:: Data to examine ::

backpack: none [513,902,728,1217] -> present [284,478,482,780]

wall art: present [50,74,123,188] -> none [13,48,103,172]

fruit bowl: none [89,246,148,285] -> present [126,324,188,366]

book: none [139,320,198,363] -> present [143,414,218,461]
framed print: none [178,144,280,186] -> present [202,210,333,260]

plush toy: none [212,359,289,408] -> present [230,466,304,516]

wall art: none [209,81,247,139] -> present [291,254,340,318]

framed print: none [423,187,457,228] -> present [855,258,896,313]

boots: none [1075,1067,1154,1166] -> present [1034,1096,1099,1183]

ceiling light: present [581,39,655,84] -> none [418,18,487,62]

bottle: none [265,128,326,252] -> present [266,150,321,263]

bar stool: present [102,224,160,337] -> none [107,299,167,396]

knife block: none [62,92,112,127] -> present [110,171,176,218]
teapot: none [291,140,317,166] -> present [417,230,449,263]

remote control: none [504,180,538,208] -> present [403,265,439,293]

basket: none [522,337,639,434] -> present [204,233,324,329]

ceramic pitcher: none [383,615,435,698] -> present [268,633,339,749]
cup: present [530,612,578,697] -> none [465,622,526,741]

:::

• Problem details: In full and without error, give the listing again.

• Result for this task:
backpack: none [513,902,728,1217] -> present [284,478,482,780]

wall art: present [50,74,123,188] -> none [13,48,103,172]

fruit bowl: none [89,246,148,285] -> present [126,324,188,366]

book: none [139,320,198,363] -> present [143,414,218,461]
framed print: none [178,144,280,186] -> present [202,210,333,260]

plush toy: none [212,359,289,408] -> present [230,466,304,516]

wall art: none [209,81,247,139] -> present [291,254,340,318]

framed print: none [423,187,457,228] -> present [855,258,896,313]

boots: none [1075,1067,1154,1166] -> present [1034,1096,1099,1183]

ceiling light: present [581,39,655,84] -> none [418,18,487,62]

bottle: none [265,128,326,252] -> present [266,150,321,263]

bar stool: present [102,224,160,337] -> none [107,299,167,396]

knife block: none [62,92,112,127] -> present [110,171,176,218]
teapot: none [291,140,317,166] -> present [417,230,449,263]

remote control: none [504,180,538,208] -> present [403,265,439,293]

basket: none [522,337,639,434] -> present [204,233,324,329]

ceramic pitcher: none [383,615,435,698] -> present [268,633,339,749]
cup: present [530,612,578,697] -> none [465,622,526,741]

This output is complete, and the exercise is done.